PDP faults Amaechi’s claims on South East omission from rail projects
The Senate caucus of the Peoples Democratic Party (PDP) has faulted a statement credited to the Transportation Minister, Rotimi Amaechi, that the South East zone was not omitted in the development of some rail lines for which the sum of $5.8 billion loan was taken from China Exim Bank.
Spokesman of the Senate PDP caucus, Senator Ehinnanya Abaribe, who had raised a motion on the floor of the Senate last week, about the development, insisted yesterday that Amaechi was trying to divert attention from the issue.
Abaribe asked Amaechi to explain why the South-East corridor was scheduled for concessionaires to build while other rail line corridors in other parts of the country would be built with funds borrowed by the Federal Government.
Reacting to a press statement issued by the Federal Ministry of Transport that the South East zone was not omitted as alleged by the Senate, as Aba and Onitsha are among towns covered by the coastal railway corridor, Abaribe said, “my motion is not only about the South-East, but about the second major railway corridor in Nigeria, built by the British, which covers South-South, South-East, North Central and North-East.

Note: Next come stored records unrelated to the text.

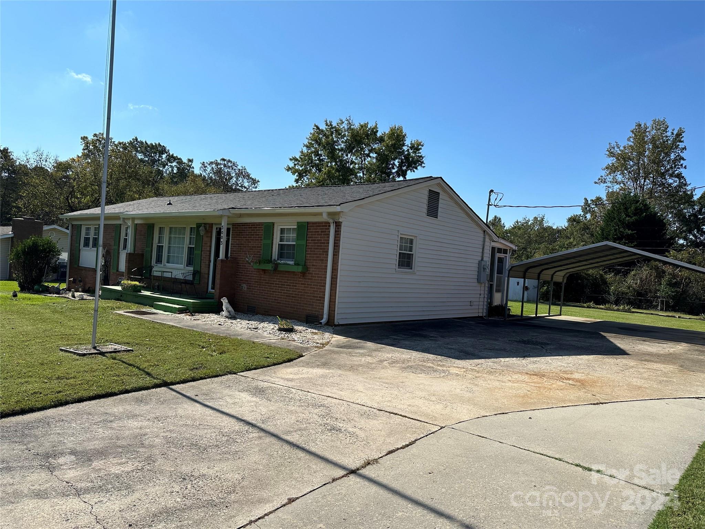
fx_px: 489
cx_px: 352
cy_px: 264
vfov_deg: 56.8
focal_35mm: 24
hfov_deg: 71.6
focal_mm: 6.86
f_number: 1.78
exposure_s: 1/7042
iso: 80
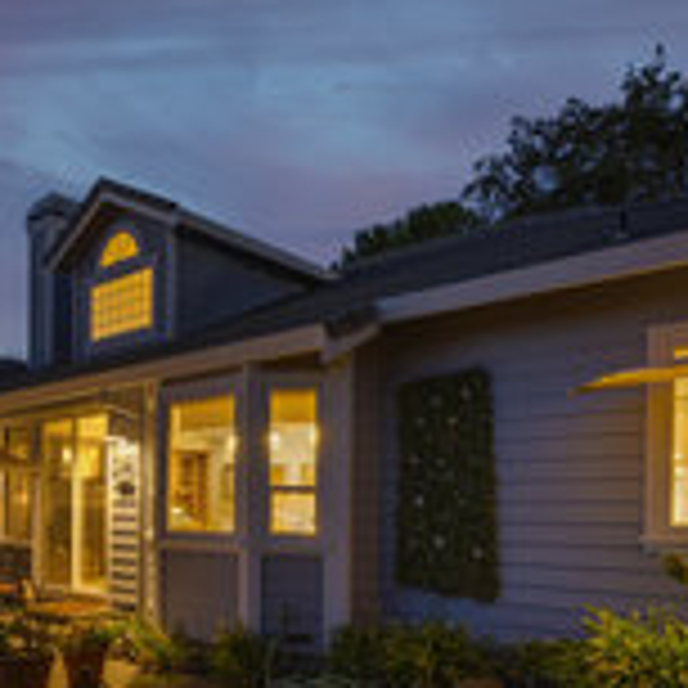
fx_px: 652
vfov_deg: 52.7
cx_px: 322
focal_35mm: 29
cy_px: 531
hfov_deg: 55.6
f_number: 11
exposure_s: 4
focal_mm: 12
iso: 400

“The corridor is from Port Harcourt to Maiduguri, it covers over 100 towns and major cities, not about Aba or Onitsha; far from it. It industrialized many cities and gave jobs directly and indirectly to thousands.
“In addition, the letter from Mr. President seeking for expedited action on approval of the loan did not specify when the eastern corridor would be modernized.
“The motion stated that negotiations are on to get a Concessionaire for the eastern line. In other words, while we borrow for the western line, we must wait to get some entity interested to concession it.”
Asked, why the railway corridor cannot wait for next phase as proposed by Senator Gbenga Ashafa during the debate on the motion, Abaribe explained:
“If it is our collective money saved out of our earnings, we can wait for the next season, but since it is collective debt, why don’t we endeavour to borrow enough and stimulate the growth of every region at the same period? Don’t you know that railways more than any other infrastructure is critical to the growth of the economy. It is a big catalyst for the creation of jobs and creation of new towns.’’
Abaribe further argued that “all those on the over 100 towns and villages served by the eastern line would suffer double jeopardy by paying twice. Once for the collective debt and also for the concession costs which would be borne solely by them.”